In The Unbearable Lightness of Being, Olin plays Czech bohemian Sabina, the bowler-hatted artist lover to Daniel Day-Lewis's womanizing doctor Tomas. Everything is going great until Tomas goes to another town to treat someone and meets Tereza, the shy and monogamous Julliete Binoche (again, sense the trend?). They get married, Tomas continues to cheat with Sabina and others (as Sabina gets involved with train-lover Franz, played by Derek De Lint), and a lot goes down during Prague Spring (trust me, Wikipedia can explain this far better than I can). This whole cheating thing wouldn't be so uncomfortable if Sabina and Tereza weren't sort of friends. There are some awkward meetings between Sabina and Tereza, including a rather revealing photo session (if you are offended by nudity and/or sex, dont' see this movie. Trust me on this), and some awkward meetings between Franz and Sabina - Franz tells Sabina he loves her and not her bowler hat, and Sabina feels that love is overrated, so she bails. After some inter-country moving between Czechoslovakia and other nations, the group splits up for good and Tomas stays with Tereza, leaving Sabina to move to the United States with her art. It is through her that the story finds closure when she (and the audience) find out that Tomas and Tereza - her only real friends - both die in a car accident.

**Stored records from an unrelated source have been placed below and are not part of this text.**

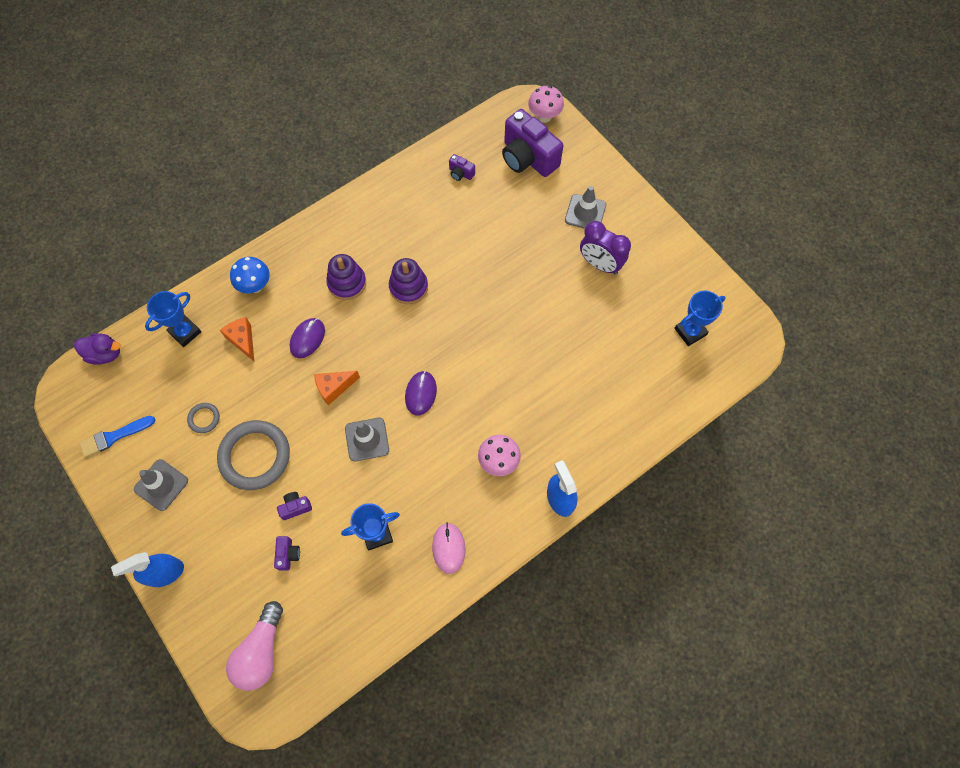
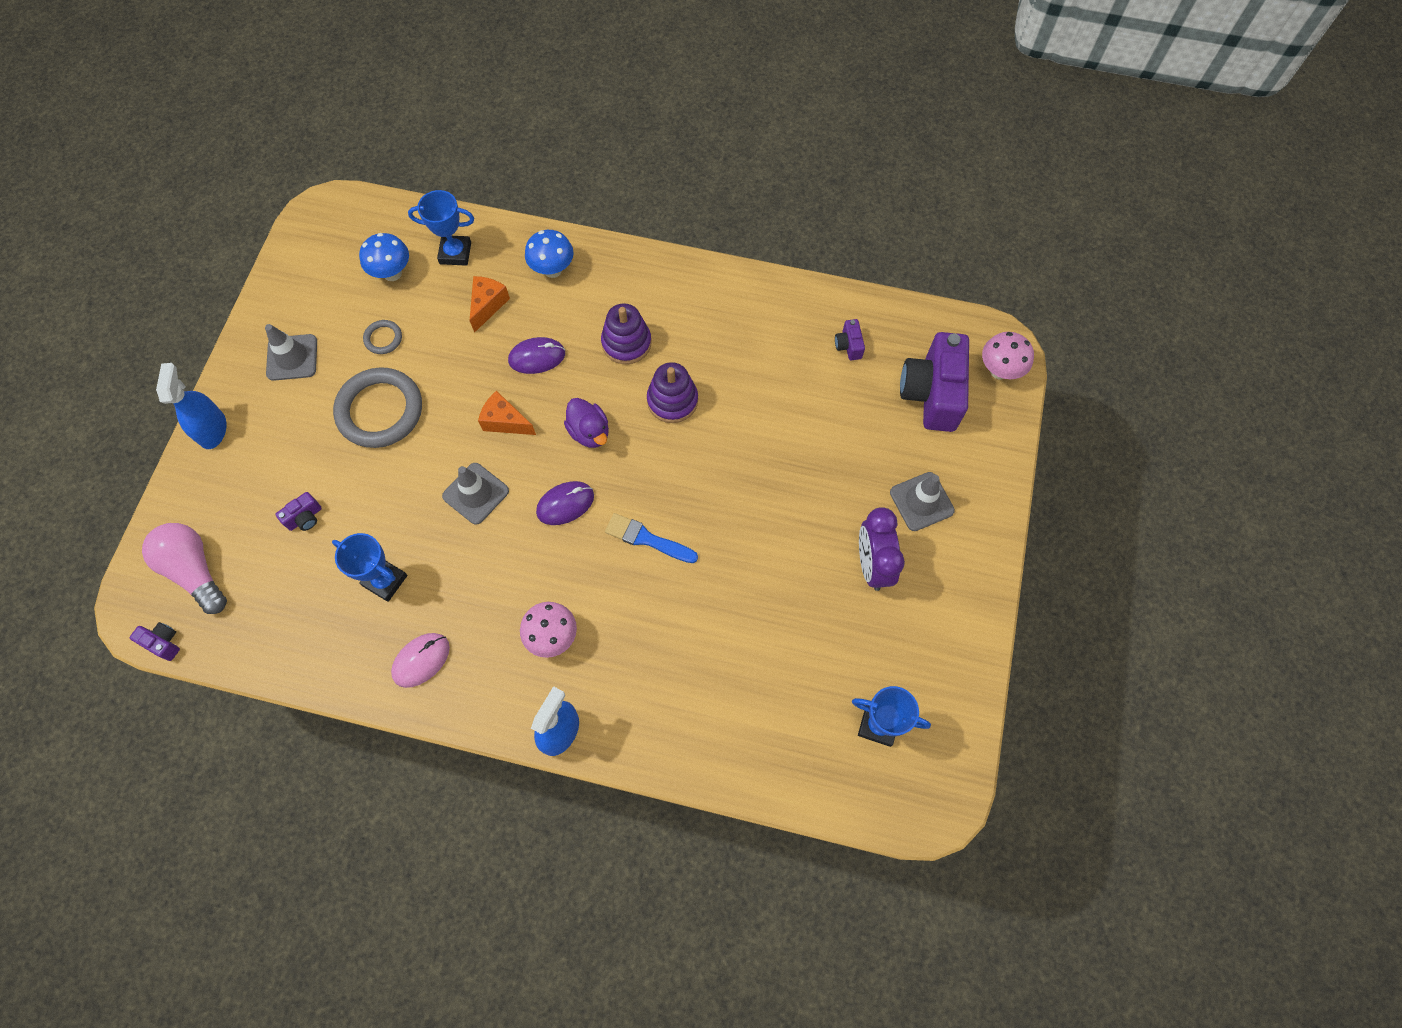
camera: 50 degrees right, 0 degrees up
purple duck [74,333,121,365] -> purple duck moved to [564,398,609,448]
blue brush [79,416,156,458] -> blue brush moved to [605,513,698,563]
blue spray bottle [111,552,184,587] -> blue spray bottle turned 60 degrees clockwise [156,363,227,449]
pink light bulb [226,601,283,691] -> pink light bulb turned 75 degrees clockwise [142,523,227,614]
purple camera [277,492,312,520] -> purple camera moved to [129,622,180,661]
none -> blue mushroom [359,233,409,281]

In The Reader, Olin plays not one, but TWO roles (one is seen in the picture above). They're small, but important characters. The basic outline of the story is this: Michael Berg (Ralph Fiennes/David Kross for the younger Michael) barfs outside a building and meets Hanna Schmitz (Kate Winslet), a much older woman that he starts sleeping with. Again, Juliette Binoche connection: she was considered to play this part, which would have made this the third movie she and Olin had co-starred in. And again, if you don't like movies with a lot of nudity or sex, don't see this - Kate Winslet's boobs might as well get a seperate credit, they're in the movie so much. As his family worries about him and his friends wonder why he leaves swimming so early in his Speedo, he continues the love affair over a summer after WWII. Their foreplay is him reading to her, whatever book he happens to be studying. After some trips to the country for bike riding and beer, Hanna gets reassigned and leaves without telling Michael goodbye. Years later, when Michael is in law school, he observes the Nuremberg trials - the trial that Hanna happens to be in because she was a Nazi guard at Auschwitz. She and 6 other women are on trial for picking the women that would be killed. Through the testimonies of Ilana Mather (Lena Olin, for the first time) and her daughter Rose Mather, who wrote a book about her time there, it's revealed that Hanna made her prisoners read to her. Michael puts together from past experiences with Hanna that she is illiterate and therefore incapable for keeping the camp records she has been jailed for keeping. She's jailed for life, and he records books for her. She learns to read, but right before she gets out jail, she kills herself. In a plot twist, she leaves money in a tea tin for a now older Michael to pass on to the now grown Rose Mather (played by...Lena Olin) to put towards a literacy foundation. She turns down the money, but keeps the tea tin, because hers was taken in the camp. With a few wistful looks after their meeting as he leaves, she provides the closure for Michael about his affair with Hanna, and he takes his daughter to Hanna's grave to tell her the whole story.


She also brings about the plot twist and closure of Hollywood Homicide, but that's a shittier movie than Awake was, so I'm not discussing it.